Segmentation data
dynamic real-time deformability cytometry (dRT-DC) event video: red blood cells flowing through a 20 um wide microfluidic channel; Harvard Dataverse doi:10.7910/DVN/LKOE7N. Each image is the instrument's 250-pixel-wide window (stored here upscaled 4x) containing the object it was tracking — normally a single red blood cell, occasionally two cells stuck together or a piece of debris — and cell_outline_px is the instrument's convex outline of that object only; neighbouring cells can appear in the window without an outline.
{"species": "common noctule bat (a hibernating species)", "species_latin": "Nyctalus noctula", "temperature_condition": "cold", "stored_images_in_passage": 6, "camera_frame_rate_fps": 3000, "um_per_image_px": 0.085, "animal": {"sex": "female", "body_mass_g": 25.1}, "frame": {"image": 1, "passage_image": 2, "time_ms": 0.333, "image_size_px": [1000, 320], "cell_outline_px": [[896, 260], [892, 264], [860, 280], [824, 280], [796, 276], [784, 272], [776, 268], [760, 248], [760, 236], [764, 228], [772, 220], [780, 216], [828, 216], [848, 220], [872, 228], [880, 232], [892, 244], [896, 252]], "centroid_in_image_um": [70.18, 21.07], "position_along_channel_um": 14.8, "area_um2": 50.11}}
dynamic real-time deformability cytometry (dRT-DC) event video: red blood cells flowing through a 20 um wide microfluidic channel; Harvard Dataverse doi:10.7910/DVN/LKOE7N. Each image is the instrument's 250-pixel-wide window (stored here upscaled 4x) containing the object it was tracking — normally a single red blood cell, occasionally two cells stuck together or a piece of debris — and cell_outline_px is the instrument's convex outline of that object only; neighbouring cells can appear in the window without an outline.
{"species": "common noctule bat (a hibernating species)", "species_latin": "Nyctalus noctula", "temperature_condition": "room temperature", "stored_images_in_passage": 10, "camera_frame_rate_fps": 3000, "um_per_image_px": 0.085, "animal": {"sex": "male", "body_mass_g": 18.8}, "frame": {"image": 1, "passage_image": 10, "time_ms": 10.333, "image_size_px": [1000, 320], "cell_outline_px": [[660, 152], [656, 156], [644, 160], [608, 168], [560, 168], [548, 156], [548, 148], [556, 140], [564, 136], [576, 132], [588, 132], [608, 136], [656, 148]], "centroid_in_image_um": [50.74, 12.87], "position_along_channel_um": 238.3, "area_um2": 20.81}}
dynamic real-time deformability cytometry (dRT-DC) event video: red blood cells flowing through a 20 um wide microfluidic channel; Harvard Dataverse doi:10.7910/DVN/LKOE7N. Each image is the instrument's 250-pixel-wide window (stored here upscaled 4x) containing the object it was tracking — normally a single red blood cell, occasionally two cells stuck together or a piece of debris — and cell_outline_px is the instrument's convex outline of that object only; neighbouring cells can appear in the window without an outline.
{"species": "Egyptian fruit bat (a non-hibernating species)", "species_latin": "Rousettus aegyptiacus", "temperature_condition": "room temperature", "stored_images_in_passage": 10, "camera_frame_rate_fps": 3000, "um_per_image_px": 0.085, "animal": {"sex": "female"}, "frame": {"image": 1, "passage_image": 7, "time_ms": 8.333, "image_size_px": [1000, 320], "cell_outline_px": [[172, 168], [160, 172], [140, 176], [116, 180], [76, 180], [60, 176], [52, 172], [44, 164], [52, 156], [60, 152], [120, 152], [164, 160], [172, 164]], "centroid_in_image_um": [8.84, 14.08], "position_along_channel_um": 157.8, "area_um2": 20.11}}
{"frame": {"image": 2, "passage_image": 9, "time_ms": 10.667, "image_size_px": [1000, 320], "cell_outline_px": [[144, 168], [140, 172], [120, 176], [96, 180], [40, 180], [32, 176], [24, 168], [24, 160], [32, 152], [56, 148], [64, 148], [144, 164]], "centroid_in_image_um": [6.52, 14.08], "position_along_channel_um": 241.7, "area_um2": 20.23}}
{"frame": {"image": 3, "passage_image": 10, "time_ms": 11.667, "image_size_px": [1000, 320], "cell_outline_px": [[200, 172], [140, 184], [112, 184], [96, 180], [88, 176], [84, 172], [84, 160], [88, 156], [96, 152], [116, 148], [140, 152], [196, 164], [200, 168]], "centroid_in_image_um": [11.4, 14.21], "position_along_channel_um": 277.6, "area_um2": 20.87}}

SHORT PROBLEM
Each line of the material above needs to be quoted exactly, please.

RESPONSE
dynamic real-time deformability cytometry (dRT-DC) event video: red blood cells flowing through a 20 um wide microfluidic channel; Harvard Dataverse doi:10.7910/DVN/LKOE7N. Each image is the instrument's 250-pixel-wide window (stored here upscaled 4x) containing the object it was tracking — normally a single red blood cell, occasionally two cells stuck together or a piece of debris — and cell_outline_px is the instrument's convex outline of that object only; neighbouring cells can appear in the window without an outline.
{"species": "common noctule bat (a hibernating species)", "species_latin": "Nyctalus noctula", "temperature_condition": "cold", "stored_images_in_passage": 6, "camera_frame_rate_fps": 3000, "um_per_image_px": 0.085, "animal": {"sex": "female", "body_mass_g": 25.1}, "frame": {"image": 1, "passage_image": 2, "time_ms": 0.333, "image_size_px": [1000, 320], "cell_outline_px": [[896, 260], [892, 264], [860, 280], [824, 280], [796, 276], [784, 272], [776, 268], [760, 248], [760, 236], [764, 228], [772, 220], [780, 216], [828, 216], [848, 220], [872, 228], [880, 232], [892, 244], [896, 252]], "centroid_in_image_um": [70.18, 21.07], "position_along_channel_um": 14.8, "area_um2": 50.11}}
dynamic real-time deformability cytometry (dRT-DC) event video: red blood cells flowing through a 20 um wide microfluidic channel; Harvard Dataverse doi:10.7910/DVN/LKOE7N. Each image is the instrument's 250-pixel-wide window (stored here upscaled 4x) containing the object it was tracking — normally a single red blood cell, occasionally two cells stuck together or a piece of debris — and cell_outline_px is the instrument's convex outline of that object only; neighbouring cells can appear in the window without an outline.
{"species": "common noctule bat (a hibernating species)", "species_latin": "Nyctalus noctula", "temperature_condition": "room temperature", "stored_images_in_passage": 10, "camera_frame_rate_fps": 3000, "um_per_image_px": 0.085, "animal": {"sex": "male", "body_mass_g": 18.8}, "frame": {"image": 1, "passage_image": 10, "time_ms": 10.333, "image_size_px": [1000, 320], "cell_outline_px": [[660, 152], [656, 156], [644, 160], [608, 168], [560, 168], [548, 156], [548, 148], [556, 140], [564, 136], [576, 132], [588, 132], [608, 136], [656, 148]], "centroid_in_image_um": [50.74, 12.87], "position_along_channel_um": 238.3, "area_um2": 20.81}}
dynamic real-time deformability cytometry (dRT-DC) event video: red blood cells flowing through a 20 um wide microfluidic channel; Harvard Dataverse doi:10.7910/DVN/LKOE7N. Each image is the instrument's 250-pixel-wide window (stored here upscaled 4x) containing the object it was tracking — normally a single red blood cell, occasionally two cells stuck together or a piece of debris — and cell_outline_px is the instrument's convex outline of that object only; neighbouring cells can appear in the window without an outline.
{"species": "Egyptian fruit bat (a non-hibernating species)", "species_latin": "Rousettus aegyptiacus", "temperature_condition": "room temperature", "stored_images_in_passage": 10, "camera_frame_rate_fps": 3000, "um_per_image_px": 0.085, "animal": {"sex": "female"}, "frame": {"image": 1, "passage_image": 7, "time_ms": 8.333, "image_size_px": [1000, 320], "cell_outline_px": [[172, 168], [160, 172], [140, 176], [116, 180], [76, 180], [60, 176], [52, 172], [44, 164], [52, 156], [60, 152], [120, 152], [164, 160], [172, 164]], "centroid_in_image_um": [8.84, 14.08], "position_along_channel_um": 157.8, "area_um2": 20.11}}
{"frame": {"image": 2, "passage_image": 9, "time_ms": 10.667, "image_size_px": [1000, 320], "cell_outline_px": [[144, 168], [140, 172], [120, 176], [96, 180], [40, 180], [32, 176], [24, 168], [24, 160], [32, 152], [56, 148], [64, 148], [144, 164]], "centroid_in_image_um": [6.52, 14.08], "position_along_channel_um": 241.7, "area_um2": 20.23}}
{"frame": {"image": 3, "passage_image": 10, "time_ms": 11.667, "image_size_px": [1000, 320], "cell_outline_px": [[200, 172], [140, 184], [112, 184], [96, 180], [88, 176], [84, 172], [84, 160], [88, 156], [96, 152], [116, 148], [140, 152], [196, 164], [200, 168]], "centroid_in_image_um": [11.4, 14.21], "position_along_channel_um": 277.6, "area_um2": 20.87}}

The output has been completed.